El problema reside en la falta de interés por resolver un mal cada vez más asentado no solo en Afganistán, sino también en los países de la zona, que genera mayor inestabilidad y violencia. Los pocos intentos reales de frenar la producción de estas drogas no han hecho más que derivar de unas zonas geográficas a otras la producción, ayudado, no solo por los talibanes quienes financiaron y siguen financiando parte de sus actividades con la producción y venta de opiáceos, sino también por el propio interés de determinados estamentos del gobierno, tanto a nivel nacional como regional y local, que favorecen y protegen a los cárteles que dirigen los grandes movimientos a nivel nacional e internacional.

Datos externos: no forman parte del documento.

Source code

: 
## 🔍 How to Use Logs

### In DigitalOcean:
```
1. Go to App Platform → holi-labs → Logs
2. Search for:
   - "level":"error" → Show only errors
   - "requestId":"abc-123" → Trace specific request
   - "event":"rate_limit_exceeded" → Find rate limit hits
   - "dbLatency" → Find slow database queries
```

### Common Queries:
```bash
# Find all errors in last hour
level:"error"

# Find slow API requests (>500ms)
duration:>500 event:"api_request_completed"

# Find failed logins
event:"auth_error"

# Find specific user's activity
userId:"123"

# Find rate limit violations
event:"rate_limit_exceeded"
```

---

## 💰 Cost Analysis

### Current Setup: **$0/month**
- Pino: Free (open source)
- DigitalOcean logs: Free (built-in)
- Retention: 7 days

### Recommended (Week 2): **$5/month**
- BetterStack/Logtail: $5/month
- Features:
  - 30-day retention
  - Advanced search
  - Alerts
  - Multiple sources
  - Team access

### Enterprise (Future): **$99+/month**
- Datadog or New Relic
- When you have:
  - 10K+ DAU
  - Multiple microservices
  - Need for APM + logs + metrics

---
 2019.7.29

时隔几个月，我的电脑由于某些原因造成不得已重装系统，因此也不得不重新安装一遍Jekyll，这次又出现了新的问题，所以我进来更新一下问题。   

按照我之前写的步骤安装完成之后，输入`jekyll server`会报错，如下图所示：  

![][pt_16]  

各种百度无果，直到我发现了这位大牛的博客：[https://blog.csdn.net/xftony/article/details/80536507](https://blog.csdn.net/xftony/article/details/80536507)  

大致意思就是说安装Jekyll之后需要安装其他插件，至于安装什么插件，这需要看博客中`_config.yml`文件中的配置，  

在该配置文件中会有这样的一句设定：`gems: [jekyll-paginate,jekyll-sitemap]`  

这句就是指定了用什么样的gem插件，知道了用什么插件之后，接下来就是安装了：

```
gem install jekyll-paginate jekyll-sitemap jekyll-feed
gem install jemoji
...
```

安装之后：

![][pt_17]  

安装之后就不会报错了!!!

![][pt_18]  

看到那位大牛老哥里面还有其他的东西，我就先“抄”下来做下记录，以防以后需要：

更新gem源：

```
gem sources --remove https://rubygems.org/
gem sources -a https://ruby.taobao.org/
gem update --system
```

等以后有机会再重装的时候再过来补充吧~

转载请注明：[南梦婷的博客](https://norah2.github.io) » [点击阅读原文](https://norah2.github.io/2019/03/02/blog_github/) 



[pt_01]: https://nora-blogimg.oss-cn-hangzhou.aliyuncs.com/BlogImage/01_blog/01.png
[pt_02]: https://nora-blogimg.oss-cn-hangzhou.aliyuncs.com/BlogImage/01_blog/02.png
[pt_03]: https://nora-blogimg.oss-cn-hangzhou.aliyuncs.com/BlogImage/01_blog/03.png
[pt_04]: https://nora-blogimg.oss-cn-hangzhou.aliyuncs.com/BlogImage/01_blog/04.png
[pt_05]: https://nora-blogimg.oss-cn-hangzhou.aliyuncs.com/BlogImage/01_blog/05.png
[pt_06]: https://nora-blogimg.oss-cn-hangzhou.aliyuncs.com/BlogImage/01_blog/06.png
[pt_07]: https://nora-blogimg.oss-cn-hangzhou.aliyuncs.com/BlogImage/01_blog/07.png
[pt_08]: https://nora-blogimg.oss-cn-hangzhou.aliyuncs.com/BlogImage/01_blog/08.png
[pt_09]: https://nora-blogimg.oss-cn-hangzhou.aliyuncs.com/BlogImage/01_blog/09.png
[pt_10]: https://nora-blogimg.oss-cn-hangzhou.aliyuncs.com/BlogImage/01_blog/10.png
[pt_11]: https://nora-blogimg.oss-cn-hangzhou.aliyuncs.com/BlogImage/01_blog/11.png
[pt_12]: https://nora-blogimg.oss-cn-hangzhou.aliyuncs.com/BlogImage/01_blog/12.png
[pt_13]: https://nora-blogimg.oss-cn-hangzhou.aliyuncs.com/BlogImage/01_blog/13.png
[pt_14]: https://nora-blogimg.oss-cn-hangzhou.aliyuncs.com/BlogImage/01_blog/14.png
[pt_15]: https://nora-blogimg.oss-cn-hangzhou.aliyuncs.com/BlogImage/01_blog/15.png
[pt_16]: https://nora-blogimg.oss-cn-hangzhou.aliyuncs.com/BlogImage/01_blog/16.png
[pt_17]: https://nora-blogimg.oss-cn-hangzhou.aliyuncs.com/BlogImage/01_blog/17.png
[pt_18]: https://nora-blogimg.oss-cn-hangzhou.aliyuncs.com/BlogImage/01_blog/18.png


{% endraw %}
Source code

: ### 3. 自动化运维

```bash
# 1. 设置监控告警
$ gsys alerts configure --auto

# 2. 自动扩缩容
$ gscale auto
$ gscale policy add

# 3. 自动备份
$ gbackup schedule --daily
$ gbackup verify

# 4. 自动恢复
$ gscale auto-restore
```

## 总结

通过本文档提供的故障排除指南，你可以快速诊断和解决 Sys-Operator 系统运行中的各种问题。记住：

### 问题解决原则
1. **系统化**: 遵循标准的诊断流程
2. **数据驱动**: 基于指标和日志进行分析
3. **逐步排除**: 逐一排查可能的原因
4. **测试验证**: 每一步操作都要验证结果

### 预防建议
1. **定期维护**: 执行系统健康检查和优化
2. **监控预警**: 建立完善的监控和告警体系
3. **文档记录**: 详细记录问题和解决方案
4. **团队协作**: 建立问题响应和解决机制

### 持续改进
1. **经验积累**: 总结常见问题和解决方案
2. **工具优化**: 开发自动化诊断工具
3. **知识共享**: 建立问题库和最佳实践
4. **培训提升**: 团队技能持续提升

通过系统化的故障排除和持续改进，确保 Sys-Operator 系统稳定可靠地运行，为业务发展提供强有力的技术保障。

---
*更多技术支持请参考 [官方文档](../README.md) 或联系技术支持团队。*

Tanto la ISAF como el alto mando de la OTAN parecen seguir queriendo hacer oídos sordos a los desalentadores datos ofrecidos por gobiernos y organismos internacionales que ven el incremento de la producción e intercambio de estos productos como una forma más de terrorismo a escala mundial y uno de los males más desestabilizadores, que no solo imposibilitan la resolución de conflictos abiertos por su intervención militar enmascarada en una supuesta guerra contra el terrorismo internacional cuando sus verdaderos intereses han sido puramente económicos y geoestratégicos en la batalla por la hegemonía de bloques entre las “economías occidentales” con Estados Unidos a la cabeza y las “emergentes” entre las que se encontraría Rusia.